**The task:** Write out the lines below as a JSON list of strings, one string per line, with blank lines skipped. Leave out the pictures.

Text transcribed from the pages:
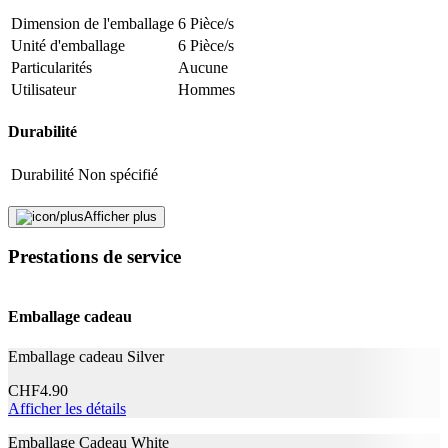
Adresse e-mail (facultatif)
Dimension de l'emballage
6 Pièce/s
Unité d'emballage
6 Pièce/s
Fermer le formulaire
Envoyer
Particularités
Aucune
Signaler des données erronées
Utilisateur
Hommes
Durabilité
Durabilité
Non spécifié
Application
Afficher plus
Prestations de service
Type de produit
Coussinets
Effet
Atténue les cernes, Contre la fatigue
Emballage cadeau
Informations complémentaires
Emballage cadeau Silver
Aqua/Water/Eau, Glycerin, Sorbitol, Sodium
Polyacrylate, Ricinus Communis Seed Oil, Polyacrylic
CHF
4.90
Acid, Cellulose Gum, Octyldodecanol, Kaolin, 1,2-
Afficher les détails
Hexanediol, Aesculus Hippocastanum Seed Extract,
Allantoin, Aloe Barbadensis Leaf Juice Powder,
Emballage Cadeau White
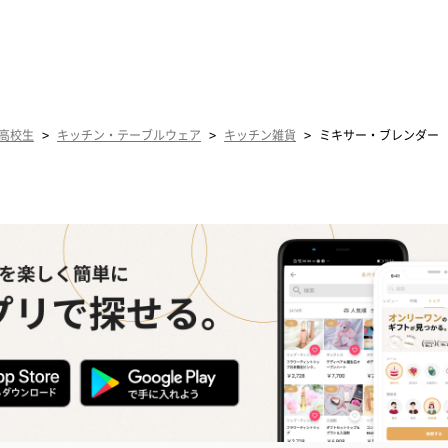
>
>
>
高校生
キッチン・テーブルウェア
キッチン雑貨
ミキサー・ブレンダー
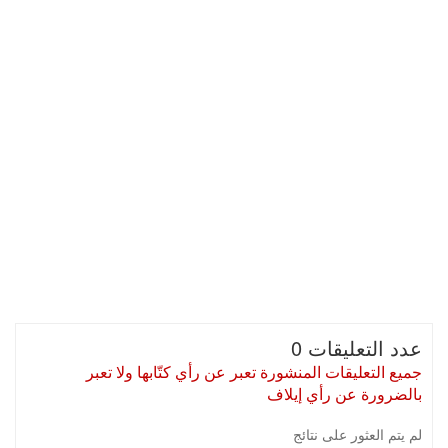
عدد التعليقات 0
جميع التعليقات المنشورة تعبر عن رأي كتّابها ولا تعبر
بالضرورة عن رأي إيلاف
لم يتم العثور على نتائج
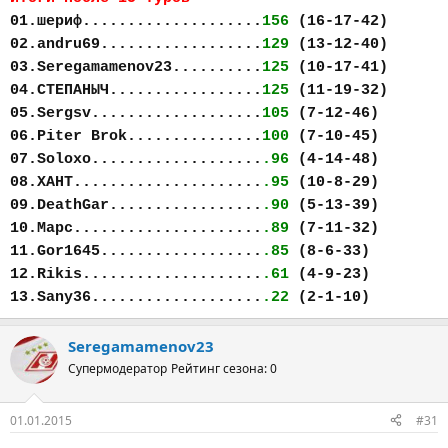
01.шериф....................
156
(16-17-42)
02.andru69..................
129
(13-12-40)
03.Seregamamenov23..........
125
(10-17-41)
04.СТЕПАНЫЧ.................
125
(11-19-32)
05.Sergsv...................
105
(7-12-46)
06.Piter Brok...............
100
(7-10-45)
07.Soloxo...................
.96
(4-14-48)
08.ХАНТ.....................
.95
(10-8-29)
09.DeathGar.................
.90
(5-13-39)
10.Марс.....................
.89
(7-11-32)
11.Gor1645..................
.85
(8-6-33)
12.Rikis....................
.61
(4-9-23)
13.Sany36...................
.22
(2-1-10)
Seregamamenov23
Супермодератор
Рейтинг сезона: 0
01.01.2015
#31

**Solution for this task:**
[
  "Adresse e-mail (facultatif)",
  "Dimension de l'emballage",
  "6 Pièce/s",
  "Unité d'emballage",
  "6 Pièce/s",
  "Fermer le formulaire",
  "Envoyer",
  "Particularités",
  "Aucune",
  "Signaler des données erronées",
  "Utilisateur",
  "Hommes",
  "Durabilité",
  "Durabilité",
  "Non spécifié",
  "Application",
  "Afficher plus",
  "Prestations de service",
  "Type de produit",
  "Coussinets",
  "Effet",
  "Atténue les cernes, Contre la fatigue",
  "Emballage cadeau",
  "Informations complémentaires",
  "Emballage cadeau Silver",
  "Aqua/Water/Eau, Glycerin, Sorbitol, Sodium",
  "Polyacrylate, Ricinus Communis Seed Oil, Polyacrylic",
  "CHF",
  "4.90",
  "Acid, Cellulose Gum, Octyldodecanol, Kaolin, 1,2-",
  "Afficher les détails",
  "Hexanediol, Aesculus Hippocastanum Seed Extract,",
  "Allantoin, Aloe Barbadensis Leaf Juice Powder,",
  "Emballage Cadeau White",
  ">",
  ">",
  ">",
  "高校生",
  "キッチン・テーブルウェア",
  "キッチン雑貨",
  "ミキサー・ブレンダー",
  "عدد التعليقات 0",
  "جميع التعليقات المنشورة تعبر عن رأي كتّابها ولا تعبر",
  "بالضرورة عن رأي إيلاف",
  "لم يتم العثور على نتائج",
  "01.шериф....................",
  "156",
  "(16-17-42)",
  "02.andru69..................",
  "129",
  "(13-12-40)",
  "03.Seregamamenov23..........",
  "125",
  "(10-17-41)",
  "04.СТЕПАНЫЧ.................",
  "125",
  "(11-19-32)",
  "05.Sergsv...................",
  "105",
  "(7-12-46)",
  "06.Piter Brok...............",
  "100",
  "(7-10-45)",
  "07.Soloxo...................",
  ".96",
  "(4-14-48)",
  "08.ХАНТ.....................",
  ".95",
  "(10-8-29)",
  "09.DeathGar.................",
  ".90",
  "(5-13-39)",
  "10.Марс.....................",
  ".89",
  "(7-11-32)",
  "11.Gor1645..................",
  ".85",
  "(8-6-33)",
  "12.Rikis....................",
  ".61",
  "(4-9-23)",
  "13.Sany36...................",
  ".22",
  "(2-1-10)",
  "Seregamamenov23",
  "Супермодератор",
  "Рейтинг сезона: 0",
  "01.01.2015",
  "#31"
]